Goldings Web Photo Gallery
By Frank Cooke ©
photos from Barnardo's archive
26/04/2002

Adsdean House,
Adsdean Park,
Chichester,
Sussex.

Adsdean House was opened as a Dr Barnardo evacuation home on 6th June 1940 as a mixed home. Adsdean House was closed 21st July 1950. Adsdean House was Once the home of Admiral Viscount Louis Mountbatten of Burma. Dr Barnardo's took it over from Archibald Hay Tennent, Esq at the start of the battle of Britain.

We did not have any further information on Adsdean House so we sent our roving reporter Peter Niven visits West Sussex on a tough assignment in 1995.

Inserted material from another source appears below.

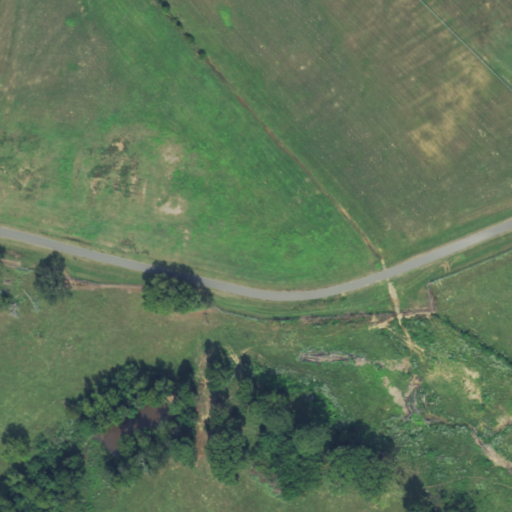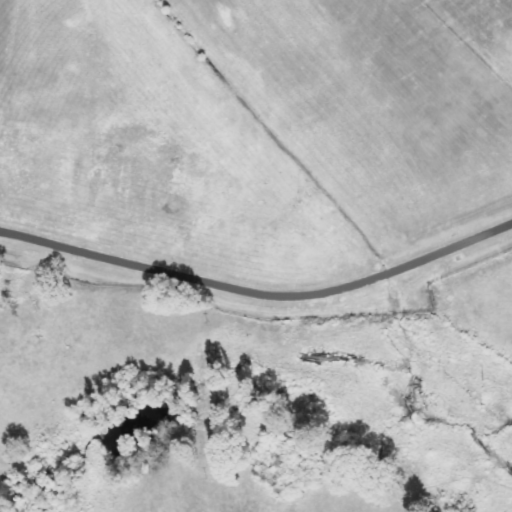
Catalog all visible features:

Adsdean House and its estate (Adsdean Park) are first mentioned in early records, shortly after the Norman Conquest of 1066 AD. By the year 1160 the building, then a wooden Anglo-Saxon manor house, had become part of the estate of the Earl of Arundel, remaining such for a good number of centuries until sold into private ownership around 1845.

Nothing now remains of the old manor house, but records in the care of West Sussex record office at Chichester, do show that the former manor house was wooden, from documents dated around 1623, and that the first modern structure to be built of stone as the present building is, actually dates from the first half of the Victorian era, having been completed in 1850.

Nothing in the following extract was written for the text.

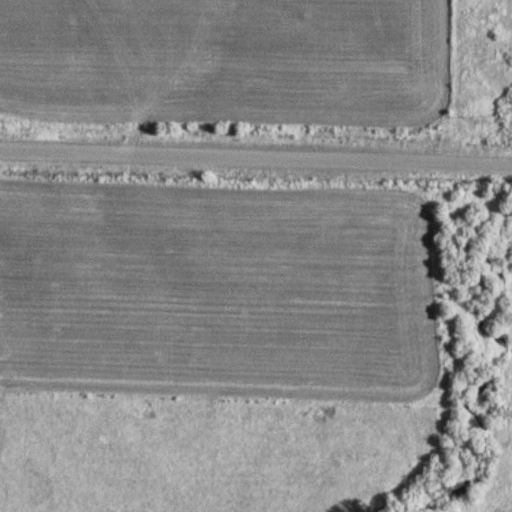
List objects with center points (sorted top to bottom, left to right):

There is a reference to the present Adsdean House, in the book, Buildings of England by Ian Nairn and Nickolaus Pevsner, to the effect that Adsdean House, is a simple gabled Tudor house but with a delightful south addition by Norman Shaw, 1877 .... A two storey wing with white painted polygonal bow window (without a doubt, the most outstanding feature in the whole building – PSN), the end gable made into a composition with the chimney in his very best manner. Flint and stone construction, hence no chance to be heavy handed (presumably during construction –PSN), instead there is a freshness and sensitivity ... '

One suspects that Adsdean House was chosen by Barnardo's to house children from the London Blitz at the outbreak of the Second World War, because of its remoteness and isolation from the city of Chichester. It opened as a mixed home on June 6 1940, right at the beginning of the Battle of Britain. Since then the house has not become any less remote, even with the advent of modern transport ­In the time that I have researched old Barnardo's premises in the last few years, this is the second I have found which is so completely starved of accessible public transport, the other was New Lodge at Windsor. So unless you feel up to doing the equivalent of a 14-mile hike (a complete round trip from Chichester, out to Funtington), I'd suggest you give this one a complete miss! Even if you can find a local bus to Funtington (the nearest village) by the widely scattered timetable, they are far and few between. There will also be at least a 3/4 mile round walk from Funtingron, to Adsdean and back. Best to go in by car, if you have one, worse still, you can do as I did. Get a taxi (round-trip fare, £15).

It makes the mind wonder what the Barnardo's charity was up to, all those years ago, when it shipped the kids out there. Yes, there was a war on and, yes, the children's safety was paramount but whatever happened when peace broke out afterwards? There weren't many local facilities on the day I was at Funtington, 45 years ago, it may even have been worse! Fortunately, Barnardo's relented, closing down the home on July 21 1950.